Beware going global!

Also at the SMS conference, Pankaj Ghemawat reviewed some of the recession’s impact on globalisation trends, a talk that included a useful warning. Big indicators, like the rate of Foreign Direct Investment, have slowed sharply with the down-turn, but no worse than last time. But he warned of some additional dangers this time:

  • a risk of more protectionism due to more widespread job losses and distrust of business
  • massive public debt slowing recovery
  • shortage of finance

The intriguing content concerned the still remarkably low penetration of between-country trade – e.g. US/Canada inter-state trade is a tiny fraction of trade between Canadian states, in spite of NAFTA. The extent of trade between country pairs seems strongly determined by the factors you would expect – historic colonial ties, membership of trade-groups, common language, geographic distance.

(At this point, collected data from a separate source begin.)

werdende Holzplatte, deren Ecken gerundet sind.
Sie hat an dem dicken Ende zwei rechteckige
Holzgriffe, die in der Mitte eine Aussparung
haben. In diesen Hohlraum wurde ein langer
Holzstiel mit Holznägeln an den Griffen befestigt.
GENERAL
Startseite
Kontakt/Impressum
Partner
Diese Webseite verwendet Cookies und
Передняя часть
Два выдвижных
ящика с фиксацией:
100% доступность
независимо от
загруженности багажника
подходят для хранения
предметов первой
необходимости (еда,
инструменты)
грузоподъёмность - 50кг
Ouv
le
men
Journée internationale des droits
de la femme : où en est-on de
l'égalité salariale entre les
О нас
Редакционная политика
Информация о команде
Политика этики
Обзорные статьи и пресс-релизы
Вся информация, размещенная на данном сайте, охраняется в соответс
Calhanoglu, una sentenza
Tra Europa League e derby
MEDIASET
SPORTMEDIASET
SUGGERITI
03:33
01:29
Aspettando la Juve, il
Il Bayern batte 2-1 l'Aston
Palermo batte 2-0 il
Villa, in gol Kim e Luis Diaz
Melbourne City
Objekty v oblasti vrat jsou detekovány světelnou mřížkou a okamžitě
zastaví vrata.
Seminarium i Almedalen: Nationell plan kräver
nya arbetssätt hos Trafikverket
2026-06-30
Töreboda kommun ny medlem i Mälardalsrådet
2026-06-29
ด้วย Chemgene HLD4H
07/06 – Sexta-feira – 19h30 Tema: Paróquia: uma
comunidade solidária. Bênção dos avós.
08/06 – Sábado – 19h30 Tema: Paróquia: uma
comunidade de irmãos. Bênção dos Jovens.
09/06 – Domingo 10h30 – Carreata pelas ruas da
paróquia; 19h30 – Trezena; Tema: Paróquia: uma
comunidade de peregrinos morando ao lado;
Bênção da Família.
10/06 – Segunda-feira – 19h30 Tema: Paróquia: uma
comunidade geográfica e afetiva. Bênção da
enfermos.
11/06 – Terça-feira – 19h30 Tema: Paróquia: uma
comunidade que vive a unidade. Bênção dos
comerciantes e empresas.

The warning, though – and a big one – is that loss-making overseas operations are very common, even for apparently powerful firms, e.g. most of Walmart’s non-US business units are either not profitable or only marginally so. So the warning is to be very careful about ‘going global’ – in spite of the enthusiastic encouragement from the advocates.

Worryingly, he reports that many large firms, when asked whether they plan to carry out careful evaluation of entry into rapidly-developing economies or just ‘go for it’ seem to have chosen the latter!